Rendere il più inefficienti possibili i servizi presenti, con ritardi, disservizi e soppressioni dei treni. Così, invece di pensare a un ammodernamento, si costruisce una nuova opera con tanti profitti e tanta mafia.
In ogni caso, ancor prima che alla città, il danno l’hanno fatto a dei cittadini in particolare. Quelli di via Toscana. Voi. Che tipo di indennità avete ricevuto in cambio?
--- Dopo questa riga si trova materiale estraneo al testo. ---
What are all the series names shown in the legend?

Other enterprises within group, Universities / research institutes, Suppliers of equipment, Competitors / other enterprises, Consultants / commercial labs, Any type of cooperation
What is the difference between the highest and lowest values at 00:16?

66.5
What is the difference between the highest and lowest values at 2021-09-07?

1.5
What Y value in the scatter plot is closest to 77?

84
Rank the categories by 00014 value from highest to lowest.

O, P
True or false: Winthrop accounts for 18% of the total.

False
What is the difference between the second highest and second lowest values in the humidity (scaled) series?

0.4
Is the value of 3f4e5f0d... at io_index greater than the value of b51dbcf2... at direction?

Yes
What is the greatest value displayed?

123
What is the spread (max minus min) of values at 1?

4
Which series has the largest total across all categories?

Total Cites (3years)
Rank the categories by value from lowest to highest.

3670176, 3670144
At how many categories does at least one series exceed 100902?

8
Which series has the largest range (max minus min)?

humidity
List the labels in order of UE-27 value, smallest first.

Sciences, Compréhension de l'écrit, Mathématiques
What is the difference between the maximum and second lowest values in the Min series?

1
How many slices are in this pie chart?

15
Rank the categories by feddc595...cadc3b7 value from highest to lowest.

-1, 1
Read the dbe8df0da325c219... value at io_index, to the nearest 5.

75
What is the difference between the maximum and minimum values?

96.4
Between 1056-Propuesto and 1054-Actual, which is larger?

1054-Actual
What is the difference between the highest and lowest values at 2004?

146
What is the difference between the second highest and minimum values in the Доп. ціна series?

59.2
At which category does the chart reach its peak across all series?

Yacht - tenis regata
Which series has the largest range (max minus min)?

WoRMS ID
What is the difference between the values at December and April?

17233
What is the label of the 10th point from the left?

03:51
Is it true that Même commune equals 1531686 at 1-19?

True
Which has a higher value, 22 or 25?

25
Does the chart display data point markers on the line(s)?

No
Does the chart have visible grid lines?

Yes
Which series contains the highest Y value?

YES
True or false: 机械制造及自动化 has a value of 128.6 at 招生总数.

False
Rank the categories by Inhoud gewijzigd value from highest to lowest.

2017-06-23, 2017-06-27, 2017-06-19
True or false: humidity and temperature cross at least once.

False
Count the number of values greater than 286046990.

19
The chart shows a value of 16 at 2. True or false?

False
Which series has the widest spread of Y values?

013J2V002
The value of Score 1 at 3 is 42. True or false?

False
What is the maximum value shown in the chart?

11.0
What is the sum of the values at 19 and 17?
Con l’aiuto di un tecnico il comitato è riuscito a imporre a Italferr di riconsiderare il valore effettivo di ogni abitazione e così l’indennizzo è divenuto più congruo al valore della casa, ma non ci ha comunque permesso di ricomprarne una di uguali caratteristiche e soprattutto non ha tenuto in considerazione il danno morale a chi, come noi, si è visto costretto ad abbandonare abitudini e ritmi di vita consolidati. Tra l’altro, il fatto che Italferr avesse aumentato i soldi degli indennizzi, probabilmente per levarsi un sassolino della scarpa e procedere alla velocità della luce alla costruzione di un’opera che prima o poi tutti avrebbero criticato, ha fatto sì che la gente ci prendesse meno sul serio. Gli abitanti interessati erano già contenti di prendere più della miseria prospettata e chi ci era vicino ci vedeva come i fortunati che avevano preso palate di soldi, ovviamente basandosi più sulle voci che sui fatti. D’altra parte anche una buona parte del movimento bresciano ha subito etichettato come venduti coloro che per la disperazione si erano arresi.
In tutto questo, come è cambiata la tua quotidianità e quella della tua famiglia?
Abbiamo passato un anno e mezzo veramente devastante, pieno di sofferenza, rabbia e frustrazione per non essere riusciti a fare nulla per la nostra casa e per non avere fatto capire che il passaggio del Tav creerà danni a tutti. Per noi la lotta No Tav non finiva terminata una riunione; per mesi si è parlato solo di quello in casa, ogni pranzo e ogni cena. Con le difficoltà che un nucleo famigliare può avere nell’affrontare la cosa. Mia sorella Valentina e io vivevamo sole con nostro padre, che, essendo in pensione e avendo due figlie disoccupate, aveva deciso di proteggerci accettando l’esproprio. Ma Valentina e io volevamo invece lottare con le altre famiglie.
E adesso?
Consegnare le chiavi sarà perdere una parte di questa battaglia, perdere una parte della nostra vita, ma non ci fermerà. Questo è successo a noi e non deve più accadere. La gente ha il diritto di essere informata. Pensa che alcune persone di via Toscana avevano comprato casa da poco e nessuno li aveva avvisati di quello che sarebbe successo. Questo non è accettabile. Tutti devono capire che dietro a quest’opera si nascondono corruzione, devastazione dei territori, pericoli per la salute dei cittadini e le generazioni future.